Given text »
_ _ _ _ _
The Internet is an ideal way for students and teachers to contact a wide variety of women to ask questions and discuss specific issues. By using the Internet for documentary research and connecting via e-mail to women working in specific fields of interest, students can prepare presentations for class discussions and individual projects. Research done via e-mail, Internet, personal contacts and library delving will develop into very fresh, original and encouraging final projects which will then be presented to a whole class.

Purpose:

1) For students to explore careers via Internet, and e-mail dialogues with working women. This interaction will inspire and help students gain confidence in pursuing their own interests and talents. It will also help counterbalance the forces which nudge students (especially girls) away from their own potential.

2) For students to explore current women's issues utilizing the Internet.

Framework Connections:

Students will research using a wide variety of sources. They will employ critical thinking skills, especially questioning, evaluation and synthesis. Students will develop presentation skills such as visual display and oral report. They will connect their own lives with the adult world (relevance) via interviews and computer dialogues.

II. STUDENT OUTCOMES:

Students will:

1) use e-mail to communicate with professionals (especially women) in a variety of careers.
2) use Internet tools such as the Web and gopher to gather research material regarding current women's issues.
3) learn to develop an appropriate and effective list of questions regarding careers .
4) gain an understanding of one current issue facing women.
5) prepare a visual and oral presentation regarding one issue facing women today and/or include data from responses to questions posed in e-mail dialogues.

Pre-class activity:
Six weeks before the class begins the teacher solicits e- mail partners for the class by posting a description of the interactive nature of the class to appropriate newsgroups including those related to school projects such as kidsphere, schl.ideas, and schl.general and to newsgroups related to women's issues.

III. ACTIVITIES:

Week One

1) Students will begin with a survey of issues affecting today's women.

a) As a class they will brainstorm a list of current issues especially those pertinent to women in careers .
b) The entire class will discuss the implications of these issues on women, and the controversies regarding different issues.

2) Students will then pair up or form small groups according to which issue they wish to study.

3) Each group will brainstorm its own list of possible sources of information under categories of books, periodicals, the vertical file, interviews, and Internet, and review this list with the teacher.

4) After two to three days of information gathering from library reading and summarizing (see no. 5), student groups will expand to telephone or person to person interviews to local departments such as social services or employment agencies, directly to persons who may have data in response to specific questions developed by the group.

5) Students will keep a portfolio which exhibits documents received as well as summaries and reflections upon their contents. This will lead to a final presentation on the issue studied.

Week Two

6) Armed with basic information regarding the chosen issue, student groups will expand research to the Internet using the following methods:

1. The Veronica Search Engine or Web Search will be used with issues as the keywords to find documents pertaining to their selected women's issues.
_ _ _ _ _
Data provided »
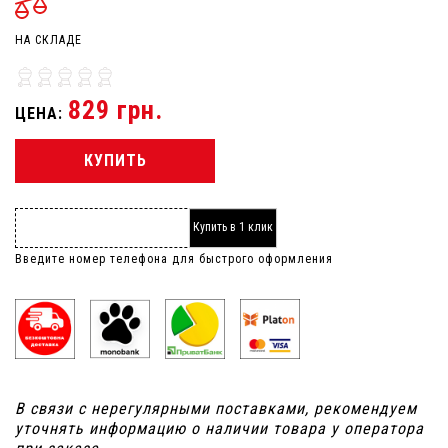
НА СКЛАДЕ
829 грн.
ЦЕНА:
КУПИТЬ
Купить в 1 клик
Введите номер телефона для быстрого оформления
В связи с нерегулярными поставками, рекомендуем
уточнять информацию о наличии товара у оператора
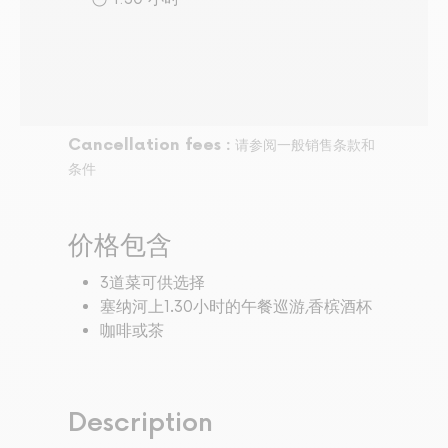
Cancellation fees :
请参阅一般销售条款和
条件
价格包含
3道菜可供选择
塞纳河上1.30小时的午餐巡游,香槟酒杯
咖啡或茶
Description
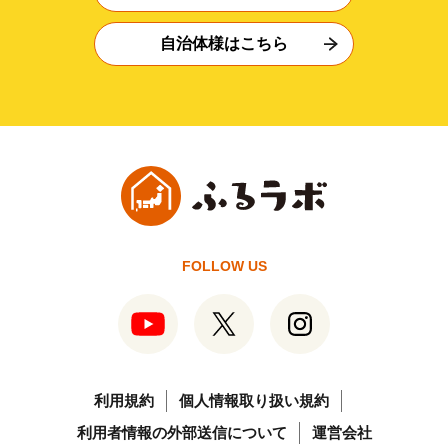
自治体様はこちら
FOLLOW US
利用規約
個人情報取り扱い規約
利用者情報の外部送信について
運営会社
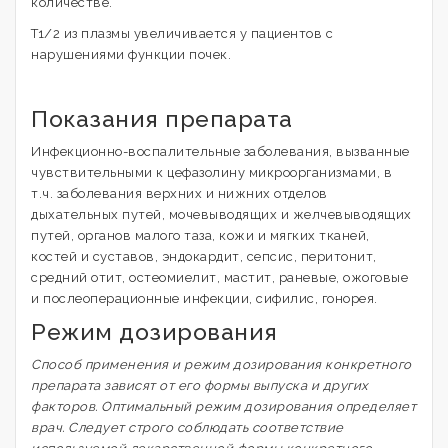
количестве.
T1/2 из плазмы увеличивается у пациентов с
нарушениями функции почек.
Показания препарата
Инфекционно-воспалительные заболевания, вызванные
чувствительными к цефазолину микроорганизмами, в
т.ч. заболевания верхних и нижних отделов
дыхательных путей, мочевыводящих и желчевыводящих
путей, органов малого таза, кожи и мягких тканей,
костей и суставов, эндокардит, сепсис, перитонит,
средний отит, остеомиелит, мастит, раневые, ожоговые
и послеоперационные инфекции, сифилис, гонорея.
Режим дозирования
Способ применения и режим дозирования конкретного
препарата зависят от его формы выпуска и других
факторов. Оптимальный режим дозирования определяет
врач. Следует строго соблюдать соответствие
_ _ _ _ _
Task requirements »
[1] According to the lesson plan on women's careers and issues, how long before the class begins does the teacher solicit e-mail partners?
[2] Write out the passage of the lesson plan on women's careers and issues that begins at the words "1) For students" and stops after the words "and computer dialogues.".
[3] Continue the lesson plan on researching women's careers and issues, starting right after its last sentence.
The entries after the lesson plan are separate material and are unrelated to it.

Task results »
[1] Six weeks before the class begins.

[2]
1) For students to explore careers via Internet, and e-mail dialogues with working women. This interaction will inspire and help students gain confidence in pursuing their own interests and talents. It will also help counterbalance the forces which nudge students (especially girls) away from their own potential.

2) For students to explore current women's issues utilizing the Internet.

Framework Connections:

Students will research using a wide variety of sources. They will employ critical thinking skills, especially questioning, evaluation and synthesis. Students will develop presentation skills such as visual display and oral report. They will connect their own lives with the adult world (relevance) via interviews and computer dialogues.

[3]
2. Direct connection to information in the following locations:

The "Women of NASA" Project
Profiles of women working at NASA in which they discuss their careers and issues affecting them as women in math and science based fields. Provides links to other sites that contain information about various women issues, and contains bibliographies of documents about gender equity in the classroom.

"Women's Studies and Resources"
Specific information in Women's Studies and a number of pointers (over 20) to other gopher servers can be found here.

Women's Wire Gopher
A wide ranging discussion of issues relating to women.

Women and Computing

Contains many references to women in the field of computing and other sciences

BAMM Bay Area Model Mugging

This site contains information about this womenÕs self defense organization

Global Fund for Women

This site provide information about various women issues.

Women's Homepage at MIT
Maintained by Jessie Stickgold-Sarah , this site contains articles and pointers on articles and different topics.

Dataline
A specific study of the glass ceiling in America and its implications can be found at this site.

3.Students will obtain information from active Listservs whose focus is related to women's issues. They will also gather information using archives of these discussion lists. For a listing of Listservs students can use the following resources:

Sources for Women's Studies/Feminist Information on the Internet by Laura Hunt
This directory contains addresses of listservs on the Internet. It also gives an overview of the tools available on the Internet.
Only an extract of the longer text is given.